The students have just eight days to complete the lab assignments. In the first five days, they work in pairs on tasks designed to familiarize them with LEGO MINDSTORMS NXT capabilities. Each pair uses MATLAB to access the Bluetooth interface, read and process sensor data, activate the motors, create graphical user interfaces (GUIs), and apply simple programming structures, such as functions, loops, and conditional branches. In the final exercise, they build an explorer robot that uses the ultrasonic sensor to scan the local environment, process the data with simple filter operations, detect signal edges, plot a 360-degree distance profile, and autonomously drive through an opening in its enclosure.
In the remaining three days, groups of four students complete their final projects. Each group can either develop a proposal of their own or select one of three pre-approved projects: a robot that maps and exits a maze, a robot arm that picks up and sorts colored balls, or a robot arm that scans images.
In addition to constructing the robot, the students use MATLAB to apply concepts learned in class, including data processing, programming and algorithm development, data visualization, and GUI construction (Figure 3).

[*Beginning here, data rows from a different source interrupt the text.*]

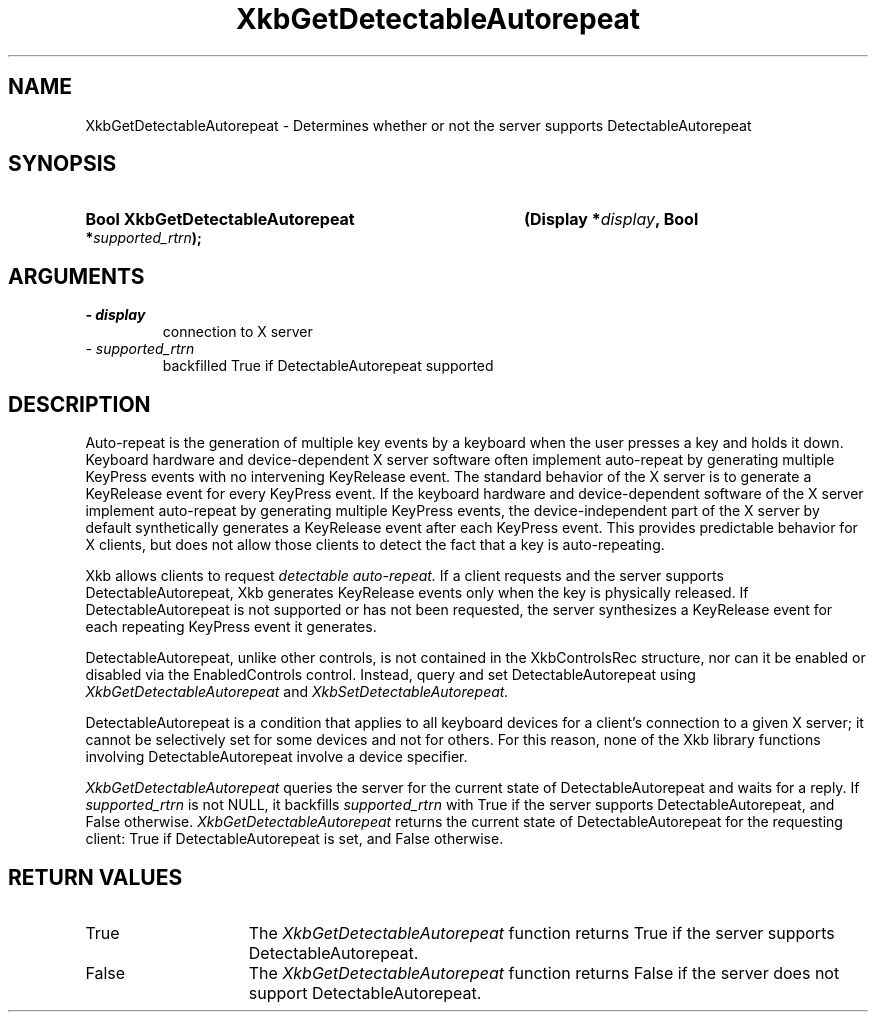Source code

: .\" Copyright 1999 Sun Microsystems, Inc.  All rights reserved.
.\"
.\" Permission is hereby granted, free of charge, to any person obtaining a
.\" copy of this software and associated documentation files (the "Software"),
.\" to deal in the Software without restriction, including without limitation
.\" the rights to use, copy, modify, merge, publish, distribute, sublicense,
.\" and/or sell copies of the Software, and to permit persons to whom the
.\" Software is furnished to do so, subject to the following conditions:
.\"
.\" The above copyright notice and this permission notice (including the next
.\" paragraph) shall be included in all copies or substantial portions of the
.\" Software.
.\"
.\" THE SOFTWARE IS PROVIDED "AS IS", WITHOUT WARRANTY OF ANY KIND, EXPRESS OR
.\" IMPLIED, INCLUDING BUT NOT LIMITED TO THE WARRANTIES OF MERCHANTABILITY,
.\" FITNESS FOR A PARTICULAR PURPOSE AND NONINFRINGEMENT.  IN NO EVENT SHALL
.\" THE AUTHORS OR COPYRIGHT HOLDERS BE LIABLE FOR ANY CLAIM, DAMAGES OR OTHER
.\" LIABILITY, WHETHER IN AN ACTION OF CONTRACT, TORT OR OTHERWISE, ARISING
.\" FROM, OUT OF OR IN CONNECTION WITH THE SOFTWARE OR THE USE OR OTHER
.\" DEALINGS IN THE SOFTWARE.
.\"
.TH XkbGetDetectableAutorepeat 3 "libX11 1.3.3" "X Version 11" "XKB FUNCTIONS"
.SH NAME
XkbGetDetectableAutorepeat \- Determines whether or not the server supports 
DetectableAutorepeat
.SH SYNOPSIS
.HP
.B Bool XkbGetDetectableAutorepeat
.BI "(\^Display *" "display" "\^,"
.BI "Bool *" "supported_rtrn" "\^);"
.if n .ti +5n
.if t .ti +.5i
.SH ARGUMENTS
.TP
.I \- display
connection to X server
.TP
.I \- supported_rtrn
backfilled True if DetectableAutorepeat supported
.SH DESCRIPTION
.LP
Auto-repeat is the generation of multiple key events by a keyboard when the user 
presses a key and holds it down. Keyboard hardware and device-dependent X server 
software often implement auto-repeat by generating multiple KeyPress events with no 
intervening KeyRelease event. The standard behavior of the X server is to generate 
a KeyRelease event for every KeyPress event. If the keyboard hardware and 
device-dependent software of the X server implement auto-repeat by generating 
multiple KeyPress events, the device-independent part of the X server by default 
synthetically generates a KeyRelease event after each KeyPress event. This provides 
predictable behavior for X clients, but does not allow those clients to detect the 
fact that a key is auto-repeating.

Xkb allows clients to request 
.I detectable auto-repeat. 
If a client requests and the server supports DetectableAutorepeat, Xkb generates 
KeyRelease events only when the key is physically released. If DetectableAutorepeat 
is not supported or has not been requested, the server synthesizes a KeyRelease 
event for each repeating KeyPress event it generates.

DetectableAutorepeat, unlike other controls, is not contained in the XkbControlsRec 
structure, nor can it be enabled or disabled via the EnabledControls control. 
Instead, query and set DetectableAutorepeat using 
.I XkbGetDetectableAutorepeat 
and 
.I XkbSetDetectableAutorepeat.

DetectableAutorepeat is a condition that applies to all keyboard devices for a 
client's connection to a given X server; it cannot be selectively set for some 
devices and not for others. For this reason, none of the Xkb library functions 
involving DetectableAutorepeat involve a device specifier.

.I XkbGetDetectableAutorepeat 
queries the server for the current state of DetectableAutorepeat and waits for a 
reply. If 
.I supported_rtrn 
is not NULL, it backfills 
.I supported_rtrn 
with True if the server supports DetectableAutorepeat, and False otherwise.
.I XkbGetDetectableAutorepeat 
returns the current state of DetectableAutorepeat for the requesting client: 
True if DetectableAutorepeat is set, and False otherwise.
.SH "RETURN VALUES"
.TP 15
True
The 
.I XkbGetDetectableAutorepeat 
function returns True if the server supports DetectableAutorepeat.
.TP 15
False
The 
.I XkbGetDetectableAutorepeat 
function returns False if the server does not support DetectableAutorepeat.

For example, groups that choose to implement the image-scanning robot must develop algorithms that traverse the image, convert polar and Cartesian coordinates, process light sensor data, and interpolate it to produce a scanned image. Some students apply advanced 3-D data visualization, such as mesh and surface plats generated by an environmental scanner targeting 3-D objects (Figure 4).
On the final day of the lab, each group presents its work to the class. In these 15- minute presentations, demonstrations of numerous creative applications are followed by honest discussions of the lessons learned.
Evaluating the Course
Freshmen engineers often complain that course material is too difficult to learn or too theoretical, but their evaluations of this course have been quite different. Almost 90 percent of the students rated their MATLAB programming skills as excellent or good after taking the course. Almost all said that they would participate in the lab again, and 87 percent rated their motivation as excellent or good. When asked to identify positive aspects of the lab, students cited several benefits, including the opportunity to confront problems not mentioned in lecture, the ability to link theoretical foundations to practical problems, and the practical application of concepts with MATLAB.
This high level of motivation is reflected in the number of extra hours the students devoted to their projects. We knew we had achieved our objectives when students demanded that we set up a workshop so that they could continue working with the robots in their free time.
Expanding the RWTH–Mindstorms NXT Toolbox
Some of the students are helping us improve the RWTH–Mindstorms NXT Toolbox. In future classes, the toolbox will include support for a USB connection, providing a more responsive communications link between MATLAB and the robots.
Now that the RWTH–Mindstorms NXT Toolbox has been released as an open-source product, we hope that more universities will adopt this approach. One student in the U.K. has already used it in her Bachelor’s thesis. The School of Information Technology and Engineering at the University of Ottawa, Canada, uses it in a control systems course. Closer to home, the Industrial Engineering department at RWTH Aachen University is considering integrating the lab into their curriculum.